- Task set
1. List every TRP channel family that the excerpt on TRP channel families has a section heading for.
2. Summarize the excerpt on TRP channel families in two sentences.
3. Reproduce the passage of the excerpt on TRP channel families starting at "The TRPML family" and ending at "(reviewed by [191,221]).".

======== Source document

TRPML (mucolipin) family

The TRPML family [48,219,221,308,316] consists of three mammalian members (TRPML1-3). TRPML channels are probably restricted to intracellular vesicles and mutations in the gene (MCOLN1) encoding TRPML1 (mucolipin-1) cause the neurodegenerative disorder mucolipidosis type IV (MLIV) in man. TRPML1 is a cation selective ion channel that is important for sorting/transport of endosomes in the late endocytotic pathway and specifically, fission from late endosome-lysosome hybrid vesicles and lysosomal exocytosis [235]. TRPML2 and TRPML3 show increased channel activity in low extracellular sodium and are activated by similar small molecules [81]. A naturally occurring gain of function mutation in TRPML3 (i.e. A419P) results in the varitint waddler (Va) mouse phenotype (reviewed by [191,221]).

TRPP (polycystin) family

The TRPP family (reviewed by [54,56,77,101,299]) or PKD2 family is comprised of PKD2 (PC2), PKD2L1 (PC2L1), PKD2L2 (PC2L2), which have been renamed TRPP1, TRPP2 and TRPP3, respectively [301]. It should also be noted that the nomenclature of PC2 was TRPP2 in old literature. However, PC2 has been uniformed to be called TRPP2 [92]. PKD2 family channels are clearly distinct from the PKD1 family, whose function is unknown. PKD1 and PKD2 form a hetero-oligomeric complex with a 1:3 ratio. [256]. Although still being sorted out, TRPP family members appear to be 6TM spanning nonselective cation channels.

TRPV (vanilloid) family

Members of the TRPV family (reviewed by [277]) can broadly be divided into the non-selective cation channels, TRPV1-4 and the more calcium selective channels TRPV5 and TRPV6.

================
======== Data under study

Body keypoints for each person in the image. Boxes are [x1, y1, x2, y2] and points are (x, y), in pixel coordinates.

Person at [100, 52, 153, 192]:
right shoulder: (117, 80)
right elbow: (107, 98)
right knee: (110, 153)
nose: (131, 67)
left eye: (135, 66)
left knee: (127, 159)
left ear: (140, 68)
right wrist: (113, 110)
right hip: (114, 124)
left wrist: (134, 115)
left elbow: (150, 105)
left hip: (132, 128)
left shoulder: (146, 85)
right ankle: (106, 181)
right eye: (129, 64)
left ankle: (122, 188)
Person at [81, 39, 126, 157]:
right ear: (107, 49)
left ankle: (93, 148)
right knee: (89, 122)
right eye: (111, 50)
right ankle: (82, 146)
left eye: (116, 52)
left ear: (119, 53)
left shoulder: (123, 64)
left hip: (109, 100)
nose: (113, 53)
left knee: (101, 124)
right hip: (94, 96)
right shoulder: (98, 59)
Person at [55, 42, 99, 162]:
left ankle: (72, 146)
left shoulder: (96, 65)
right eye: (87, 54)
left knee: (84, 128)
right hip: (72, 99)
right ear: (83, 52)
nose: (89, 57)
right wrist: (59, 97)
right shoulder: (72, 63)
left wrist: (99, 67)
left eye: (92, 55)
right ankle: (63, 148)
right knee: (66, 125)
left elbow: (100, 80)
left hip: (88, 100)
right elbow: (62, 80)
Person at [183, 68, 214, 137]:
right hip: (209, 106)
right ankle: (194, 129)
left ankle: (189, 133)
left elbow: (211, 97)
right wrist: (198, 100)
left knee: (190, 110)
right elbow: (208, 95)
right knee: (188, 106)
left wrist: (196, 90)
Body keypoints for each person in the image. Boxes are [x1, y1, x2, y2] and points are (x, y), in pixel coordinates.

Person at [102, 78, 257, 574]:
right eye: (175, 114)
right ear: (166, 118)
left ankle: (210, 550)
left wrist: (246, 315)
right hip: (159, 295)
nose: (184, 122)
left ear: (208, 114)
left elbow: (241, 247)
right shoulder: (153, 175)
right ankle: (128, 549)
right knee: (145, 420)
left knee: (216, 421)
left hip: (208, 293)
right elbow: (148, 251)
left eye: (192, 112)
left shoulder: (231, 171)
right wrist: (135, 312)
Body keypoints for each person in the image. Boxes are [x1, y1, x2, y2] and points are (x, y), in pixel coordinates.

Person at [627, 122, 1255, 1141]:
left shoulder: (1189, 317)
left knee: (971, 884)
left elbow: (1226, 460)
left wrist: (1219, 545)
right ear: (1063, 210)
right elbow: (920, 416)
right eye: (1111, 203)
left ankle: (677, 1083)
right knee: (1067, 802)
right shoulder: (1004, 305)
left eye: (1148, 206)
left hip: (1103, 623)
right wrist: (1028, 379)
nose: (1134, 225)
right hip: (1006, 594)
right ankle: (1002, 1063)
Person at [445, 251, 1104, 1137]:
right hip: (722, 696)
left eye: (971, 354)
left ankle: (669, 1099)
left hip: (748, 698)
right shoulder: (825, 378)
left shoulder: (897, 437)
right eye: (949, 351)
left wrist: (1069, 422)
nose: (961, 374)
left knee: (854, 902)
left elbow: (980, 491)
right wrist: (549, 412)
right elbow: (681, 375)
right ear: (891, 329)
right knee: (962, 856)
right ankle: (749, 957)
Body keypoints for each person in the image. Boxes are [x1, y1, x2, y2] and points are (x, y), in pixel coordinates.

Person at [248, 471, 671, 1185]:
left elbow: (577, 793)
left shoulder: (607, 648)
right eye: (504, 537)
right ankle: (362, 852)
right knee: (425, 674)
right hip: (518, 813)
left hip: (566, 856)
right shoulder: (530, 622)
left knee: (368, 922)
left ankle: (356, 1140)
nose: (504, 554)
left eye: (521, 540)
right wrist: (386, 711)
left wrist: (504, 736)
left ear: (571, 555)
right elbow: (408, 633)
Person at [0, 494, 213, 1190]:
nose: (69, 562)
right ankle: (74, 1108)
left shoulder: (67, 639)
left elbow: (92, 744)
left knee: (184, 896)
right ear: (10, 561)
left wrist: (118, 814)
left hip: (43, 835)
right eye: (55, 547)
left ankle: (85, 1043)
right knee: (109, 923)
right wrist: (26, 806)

================

- Solutions to the problems
1.
TRPML (mucolipin)
TRPP (polycystin)
TRPV (vanilloid)

2. The TRPML family has three mammalian members that are probably restricted to intracellular vesicles, and mutations in the gene encoding TRPML1 cause the neurodegenerative disorder mucolipidosis type IV. TRPP family members appear to be 6TM spanning nonselective cation channels, while the TRPV family divides broadly into the non-selective cation channels TRPV1-4 and the more calcium selective channels TRPV5 and TRPV6.

3.
The TRPML family [48,219,221,308,316] consists of three mammalian members (TRPML1-3). TRPML channels are probably restricted to intracellular vesicles and mutations in the gene (MCOLN1) encoding TRPML1 (mucolipin-1) cause the neurodegenerative disorder mucolipidosis type IV (MLIV) in man. TRPML1 is a cation selective ion channel that is important for sorting/transport of endosomes in the late endocytotic pathway and specifically, fission from late endosome-lysosome hybrid vesicles and lysosomal exocytosis [235]. TRPML2 and TRPML3 show increased channel activity in low extracellular sodium and are activated by similar small molecules [81]. A naturally occurring gain of function mutation in TRPML3 (i.e. A419P) results in the varitint waddler (Va) mouse phenotype (reviewed by [191,221]).